Taraflar, mevcut sözleşmelerin tadil edilmesi sırasında veya akdedecekleri yeni sözleşmeye hüküm ekleyerek, kararlaştırılacak banka/lar ve/veya diğer kurumların muaccel borcun yerine getirilmesi sırasında teklif ettikleri döviz kuru ile TCMB tarafından açıklanan döviz kuru arasında belirli bir tutarda fark oluşması halinde bu kurumların teklif ettikleri tutarın ortalamasının hesaplamada esas alınabileceğini kararlaştırabilirler. Bu noktada farkın ne seviyede gerçekleşmesi halinde tarafların bu mekanizmaya başvuracaklarının da taraflarca kararlaştırılması önemlidir. Emsalen;
Taraflardan biri, işbu sözleşmeden doğan ve muaccel olan ödeme yükümlülüğünü yerine getirmesi sırasında, sözleşme ekinde kararlaştırılan (Ek-X) Bankalar ve diğer kurumlardan herhangi biri tarafından satışa sunulan döviz kuru ile Türkiye Cumhuriyet Merkez Bankası (“TCMB”) tarafından bir önceki gün ilan edilen döviz kuru farkının X-TL üzerinde olması halinde (“Makas Farkı”) taraflar bu farklılıktan kaynaklanan problemleri çözebilmek için aşağıda açıklaması yapılan uzlaşma mekanizmasının uygulanacağını (“Mekanizma”) kararlaştırmıştır.

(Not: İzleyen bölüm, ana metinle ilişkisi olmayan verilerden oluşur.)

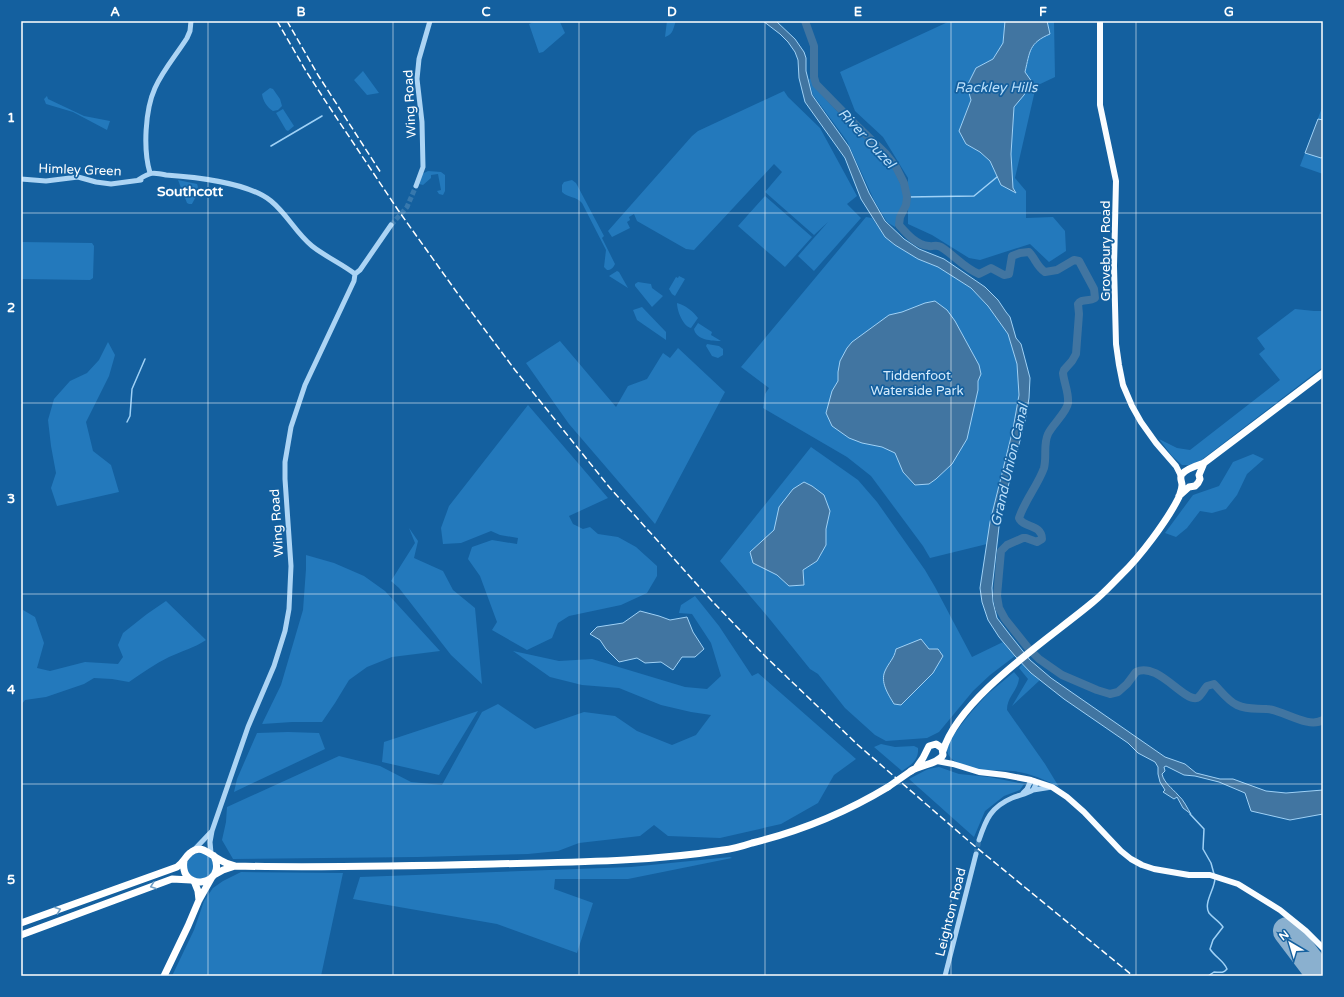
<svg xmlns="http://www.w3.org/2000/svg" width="1344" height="997" font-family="'Varela Round',sans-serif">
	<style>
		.green { fill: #2379bc }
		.water { fill: #4175a1; stroke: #9fd1f6 }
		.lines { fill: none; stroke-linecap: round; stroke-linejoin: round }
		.stream { stroke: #9fd1f6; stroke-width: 1.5 }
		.river { stroke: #4175a1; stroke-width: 8 }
		.runway { stroke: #8ab0cf; stroke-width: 28 }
		.minor-tunnel { stroke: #3778ad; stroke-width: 5; stroke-dasharray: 5 2.5; stroke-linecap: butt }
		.minor { stroke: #acd4f4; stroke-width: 5 }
		.major { stroke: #f9fcff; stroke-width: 6 }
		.highway { stroke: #fff; stroke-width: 7 }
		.rail { stroke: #fff; stroke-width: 1.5; stroke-dasharray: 7 3; stroke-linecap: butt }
		.highway-bridge { stroke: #fff; stroke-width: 7 }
		.oneway { stroke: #72a0c5 }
		.grid { fill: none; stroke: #fff; stroke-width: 1; stroke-opacity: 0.55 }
		.labels { text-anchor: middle; stroke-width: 3.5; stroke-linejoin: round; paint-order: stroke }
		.street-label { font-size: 13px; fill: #fff; stroke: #14609f }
		.park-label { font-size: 13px; fill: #d5ecfd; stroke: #14609f }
		.water-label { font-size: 14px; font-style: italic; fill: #b9defa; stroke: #14609f }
		.neighbourhood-label { font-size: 14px; font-weight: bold; fill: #fff; stroke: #14609f }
		.neatline { fill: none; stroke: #fff; stroke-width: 1.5 }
		.grid-label { font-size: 13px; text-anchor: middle; font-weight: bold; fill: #fff }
	</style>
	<rect width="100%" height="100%" fill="#14609f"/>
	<!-- green -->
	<path class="green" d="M536,21H562L560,22L565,33L543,52L539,53L529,24Z
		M667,21H676C673,28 674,34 665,37Z
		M950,21H1005L1003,43L993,59L976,68L967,86L971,100L959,131L966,144L980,152L990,161L997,177L1015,192L1013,188L1011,154L1014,106L1024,95L1025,72L1030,50L1038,39L1049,34L1047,21H1054L1055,77L1036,86L1015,178L1026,191V218L1053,217L1065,231L1066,251L1049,262L1030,244L980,260L969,258L932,235L908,224V178L883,137L855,111L840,72Z
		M363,71L379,93L367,95L354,80Z
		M811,77L818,91L854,129L879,151L890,162L902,187L904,197L902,208L895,227L887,222L874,200L847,141L813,95L809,80Z
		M270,88L273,89L280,99L282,106L278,110L273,111C267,107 263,101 262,94Z
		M784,91L788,97L820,128L857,196L847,204L861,218L814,271L798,256L828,222L814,235L765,192L782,172L774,164L694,250L686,249L637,221L634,214L629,217L630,220L627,222L630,228L612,237L608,231L692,136L698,131Z
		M47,96L48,99L84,116L110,121L107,130L73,112L46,104L44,99Z
		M1323,105V174L1300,166Z
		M283,109L294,126L288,131L286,130L276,113Z
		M428,171L441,172L445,175V191L443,195L439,194L437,191L441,190L438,174L431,175V178L423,185L419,184L422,174Z
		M178,180L197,184C200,190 195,198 192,204H189L187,203Z
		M572,180L576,183L604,236L602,238L615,264C613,268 611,270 607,270L604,267L606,250L582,203C576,196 568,198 562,192V185L564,182Z
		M765,196L812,237L785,267L738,226Z
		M866,217L872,218L885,237L895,245L918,259L938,267L971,288L988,306L1008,334L1017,364L1019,395L1013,429L994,505L987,544L930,558L923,546L871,476L847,457L763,408L765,394L769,388L741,367Z
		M21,242L92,243L94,246L93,278L90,280L21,279Z
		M617,271L619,272L628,288L609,276Z
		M679,276L685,279L675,296L672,294L669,289L676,277L678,278Z
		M638,282L651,284L652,288L663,296L652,307L635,286V284Z
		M677,303C685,305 693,311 698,318L691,328C683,326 677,311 677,303Z
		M642,307L666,332V340L637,320L633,310Z
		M1295,309L1314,311H1323V367L1200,461L1191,465H1182L1172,456L1159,439L1177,448L1190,450L1280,380L1259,354L1265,349L1257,338Z
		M698,323L712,332L711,335L721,341C712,341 696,340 694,329Z
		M560,341L616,407L628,386L647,379L663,353L670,358L678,348L725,392L655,524L569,424L526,363Z
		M108,342L115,355L109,376L86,422L93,451L111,465L119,492L57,506L51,488L56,473L51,446L48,420L54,399L70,381L87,373L99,360Z
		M707,344L719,346L723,349V355L718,358L712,356L706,346Z
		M528,405L608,498L569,516L573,524L583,529L590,527L598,534L618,537L636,547L657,566V576L647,593L621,605L569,616L558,623L552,638L527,650L492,630L497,622L480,576L468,559L472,547L492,540L517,544L518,538L500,535L491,531L461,543L443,544L441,528L449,506Z
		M811,447L858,480L877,502L925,570L935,587L972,657L1003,642L1015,656L990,675L973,691L939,732L927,738L886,741L875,735L845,708L818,674L810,669L768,617L720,561Z
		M1253,454L1264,459L1247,474L1237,495L1226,509L1212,513L1200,511L1187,528L1176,537L1165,533L1193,495L1219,486L1233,462Z
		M409,528L418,541L414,558L443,571L453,590L475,608L482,684L451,655L399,588L391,581L415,543Z
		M306,555L334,563L364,576L385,591L440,651L392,657L367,667L349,680L335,703L322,722H292L262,724L281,685L303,610L306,569Z
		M695,596L719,626L752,676L758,673L856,759L834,775L818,803L781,824L720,838L668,836L654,825L640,836L579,843L558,851L528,854L418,857L233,859L222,840L226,822L227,807L339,756L380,766L411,782L442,785L482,712L498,704L535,729L584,712L615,716L637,731L672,745L696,735L711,715L691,712L661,705L619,688L582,685L550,677L513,651L559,661L592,659L685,687L707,689L721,676L711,643L692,614L679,613L681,605Z
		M166,601L206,640C194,648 182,651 169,657C155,664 142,673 129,682L112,679L94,678L84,684L46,697L25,700L21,705V624L23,610L35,617L44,643L37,668L50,671L85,662L118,664L123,657L118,645L123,633L147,614Z
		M1022,664L1040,680L1012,706L1028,679L1019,668Z
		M1014,672L1019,678C1018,691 1007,696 1007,710L1045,764L1059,787C1044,779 1029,773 1013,771C1001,770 988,771 976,769C967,767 948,762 947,750C946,740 981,700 990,692C998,685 1006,679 1014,672Z
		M478,711L439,775L382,762L384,742Z
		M288,732L319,733L325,749L234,792L237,779L257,733Z
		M881,744L895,747L914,746L918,748C919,760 911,765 902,771L874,747Z
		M939,767L959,774L989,777L1024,784L1020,790L1004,796L985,811L974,837L909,779L928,769Z
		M187 866a13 13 0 1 1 26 0a13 13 0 1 1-26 0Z
		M730,857L732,858L628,879H555L554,889L593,903L577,953L497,924L353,899L360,877L631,867Z
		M241,872L343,873L321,976H172L194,930L204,901L213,888L223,881Z"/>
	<!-- water -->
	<path class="water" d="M763,21H776L795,39L804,52L806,58V71L812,95L849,147L869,193L885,221L904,239L919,249L944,259L985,287L998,300L1006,312L1010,317L1016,338L1021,344L1030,378L1029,398L1026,417L1000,518L992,588L993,602L997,618L1010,635L1030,660L1051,678L1165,757L1185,764L1196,773L1220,779H1233L1266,791L1286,793L1323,790V814L1290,820L1251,811L1245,793L1219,782L1195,776L1184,775L1166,766L1164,767L1165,771L1162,774C1164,783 1172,788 1178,795C1184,800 1187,808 1191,814L1183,808L1177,797L1174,799L1163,792L1165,790L1160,782L1158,774V767L1155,762L1138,753L1128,743L1064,699L1031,673L1015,656L999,637L988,620L982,602L980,588L990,522L1013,429L1019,395L1017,364L1008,334L988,306L971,288L938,267L918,259L895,245L885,237L861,199L845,158L805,102L799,78L798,60L795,52L788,42L780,34Z
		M1005,21H1047L1050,34C1029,43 1030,51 1025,72L1032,82L1024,95L1014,107L1011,154L1013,188L1016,193L1001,185L990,161L980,152L966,144L959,131L971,100L967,86L976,68L993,59L1003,43Z
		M1318,119L1323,120V157L1321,158L1305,153Z
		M935,301L947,310L955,321L979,365L981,374L978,381V390L967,439L952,464L936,479L929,484L915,485L903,472L895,453L882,447L862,443L849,438L832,426L826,413L832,391L838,381V372L840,361L847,348L852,342L889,315L902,312L925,303Z
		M804,482L812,486L824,495L830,511L826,529V545L817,561L803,570L804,585L789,586L777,575L753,563L750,552L774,530L779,507L793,489Z
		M640,611L659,616L670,620L687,617L693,632L704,649L695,657H682L673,670L661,662L645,663L637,658L619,662L606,649L600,640L590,634L597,627L623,623Z
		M921,639L929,649H938L943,656L933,673L901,705L894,704C888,694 880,682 885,671C889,662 894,659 896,649Z"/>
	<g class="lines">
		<!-- stream -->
		<path class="stream" d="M271,146L322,116
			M907,197L974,196L997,177
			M127,422L130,416L132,389L145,359
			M1190,814L1204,829L1203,849L1211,863L1214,874
			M1208,976L1214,972C1219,972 1223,974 1227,969C1224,961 1215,957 1210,949L1213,940L1223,927C1219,921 1213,918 1209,913C1203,903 1215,889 1215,878"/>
		<!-- river -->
		<path class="river" d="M805,21L814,46V77L816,84L858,127L886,154L896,167L904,183L907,197L906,205L900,217L899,225C906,233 916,245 929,246C933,247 936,244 941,247C954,255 964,268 979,274L991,268L1004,275L1009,274L1012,256L1020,253L1029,252C1035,258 1037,267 1045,272L1057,270L1074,260L1079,261L1094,289L1095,298C1089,302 1081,298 1078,304L1079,314L1076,354L1072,361L1064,370L1063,373C1064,383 1069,393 1068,403C1067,412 1052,425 1048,434C1043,445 1047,456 1044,468C1038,485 1025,500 1019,518C1023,528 1042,524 1042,539L1037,542L1026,538H1023L1007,545L1001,551L997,596L999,608L1005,619L1029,649L1039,659L1062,675L1097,690L1110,694L1118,692L1127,684L1136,672C1157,661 1184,702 1197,698C1201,696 1204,689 1207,686L1214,684C1221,691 1228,701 1237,705C1248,710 1256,708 1267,709C1283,710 1308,729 1323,720"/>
		<!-- runway -->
		<path class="runway" d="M1287,931L1321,976"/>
		<!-- minor-tunnel -->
		<path class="minor-tunnel" d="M391,225L407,207L416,186
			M976,854L979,840"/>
		<!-- minor -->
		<path class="minor" d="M150,173C143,150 145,110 155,88C163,70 177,54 187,38L190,31L191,21
			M21,179L46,181L78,177L96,182L111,184L141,180
			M138,180C150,172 153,172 166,175C195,177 249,183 271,201C287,214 296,233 312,246C326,257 342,264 355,274
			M416,186L423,167L422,122L417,79L419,59L430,21
			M1033,790L1052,787
			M1023,793L1027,789L1031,780
			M979,840C986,819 991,807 1012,798C1019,795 1026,794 1033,790L1036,784L1034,781
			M193,851L212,831
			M211,853L210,842L212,831L248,727L274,666L285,631L289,609L291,566L285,479V462L291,427L305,385L354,281L355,274L360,270L391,225
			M945,976L976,854"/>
		<!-- major -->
		<path class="major" d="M1100,21V105L1116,181L1114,266L1116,344L1119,365L1123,385L1132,406L1141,422L1156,443L1176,466L1181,476
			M937,761L953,764L979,772L1005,775L1031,780L1052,787L1067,797L1084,812L1121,851L1131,859L1142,865L1154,869L1189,875H1210L1238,884L1280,910L1306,931L1323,948"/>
		<!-- highway -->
		<path class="highway" d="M1179,496L1189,487L1195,486L1198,483L1200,479L1199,475L1204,463
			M943,751C959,697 1049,639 1093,602C1103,594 1112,584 1121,575C1140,557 1167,521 1179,497C1180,493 1182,489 1182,485C1182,481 1179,478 1182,474C1186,469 1198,465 1204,463L1323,373
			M911,771C920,765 938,764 943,755L942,748L936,744L929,746L923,758L916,768
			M184,861C179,893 228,886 214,856
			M214,875L223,870L235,866C321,868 407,866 493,864C568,862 649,862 723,850C733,849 743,846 752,843C801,831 845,813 888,787
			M194,881L198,891L199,900
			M21,923L177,867C184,862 184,858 190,853C201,843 210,855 220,860C225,863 230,865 235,866
			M21,935L172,879L191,880
			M164,976L188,926L199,900L212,877"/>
		<!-- rail -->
		<path class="rail" d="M277,21L306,71L328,105L398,210L458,294L515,370L610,488L712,601L767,658L858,745L971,843L1133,976
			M287,21L318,75L381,173"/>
		<!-- highway-bridge -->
		<path class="highway-bridge" d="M888,787L911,771"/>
	</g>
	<!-- one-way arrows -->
	<defs><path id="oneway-chevron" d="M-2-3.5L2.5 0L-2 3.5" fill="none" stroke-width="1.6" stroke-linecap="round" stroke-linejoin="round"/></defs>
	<g class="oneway">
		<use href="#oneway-chevron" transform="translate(153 886) rotate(160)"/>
		<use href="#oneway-chevron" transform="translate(58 910) rotate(-20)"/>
	</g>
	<!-- grid -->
	<path class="grid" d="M208,21V976M393,21V976M579,21V976M765,21V976M951,21V976M1136,21V976M21,213H1323M21,403H1323M21,594H1323M21,784H1323"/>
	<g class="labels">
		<!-- street labels -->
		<g class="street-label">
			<text transform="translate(409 104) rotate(-93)" y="5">Wing Road</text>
			<text transform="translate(80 169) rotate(2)" y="5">Himley Green</text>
			<text transform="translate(1105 251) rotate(-90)" y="5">Grovebury Road</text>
			<text transform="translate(276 523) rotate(-94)" y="5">Wing Road</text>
			<text transform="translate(950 912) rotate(-76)" y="5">Leighton Road</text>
		</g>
		<!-- park labels -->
		<g class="park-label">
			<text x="917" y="380">Tiddenfoot<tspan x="917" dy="15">Waterside Park</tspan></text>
		</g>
		<!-- water labels -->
		<g class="water-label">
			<text x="996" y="92">Rackley Hills</text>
			<text transform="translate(867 138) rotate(47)" y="5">River Ouzel</text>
			<text transform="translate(1009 465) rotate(-77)" y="5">Grand Union Canal</text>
		</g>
		<!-- neighbourhood labels -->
		<g class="neighbourhood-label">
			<text x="190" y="196">Southcott</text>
		</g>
	</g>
	<!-- border -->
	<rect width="1344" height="997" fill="none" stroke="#14609f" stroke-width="44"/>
	<!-- north arrow -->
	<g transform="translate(1290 943) rotate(322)" stroke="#14609f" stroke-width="3" paint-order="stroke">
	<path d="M0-3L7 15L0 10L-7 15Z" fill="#ffffff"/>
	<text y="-6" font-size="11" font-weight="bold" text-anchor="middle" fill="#ffffff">N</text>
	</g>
	<rect x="22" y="22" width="1300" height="953" class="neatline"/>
	<g class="grid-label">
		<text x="115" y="16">A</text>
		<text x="301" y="16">B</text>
		<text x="486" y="16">C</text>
		<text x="672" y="16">D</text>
		<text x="858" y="16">E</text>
		<text x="1043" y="16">F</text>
		<text x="1229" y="16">G</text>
		<text x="11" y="122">1</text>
		<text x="11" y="312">2</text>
		<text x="11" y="503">3</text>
		<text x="11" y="694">4</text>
		<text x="11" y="884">5</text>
	</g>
</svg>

Makas Farkı Sebebiyle Döviz Kuru Sabitleme Mekanizması
Taraflar, TCMB tarafından muaccel olan borcun ifa edileceği gün açıklanacak döviz kuruna doğrudan atıf yapıp, ilan edilecek rakamın belirli bir miktar üstünün hesaplamaya esas alınabileceğini kararlaştırabilirler. Bu noktada makas farkının gerçekleştiğinin de belgelendirilmesi hususu olası bir uyuşmazlıkta yer alacak ispat yükümlülüğü açısından unutulmamalıdır.
Ortalama Mekanizması
Taraflar Tebliğ’e uygun olarak akdedecekleri sözleşmelerde ödeme yükümlülüklerini aşağıdaki emsal hükmü sözleşme içerisine uyarlanmak üzere kararlaştırabilirler.
Sözleşme ekinde kararlaştırılan (Ek-X) Bankalar ve diğer kurumların TCMB tarafından bir önceki gün ilan edilen döviz satış kuru ile piyasada fiilen satışa sunulan döviz kuru fiyatının ortalamaları ödeme vadesinde döviz kuru hesaplamasına esas alınacaktır.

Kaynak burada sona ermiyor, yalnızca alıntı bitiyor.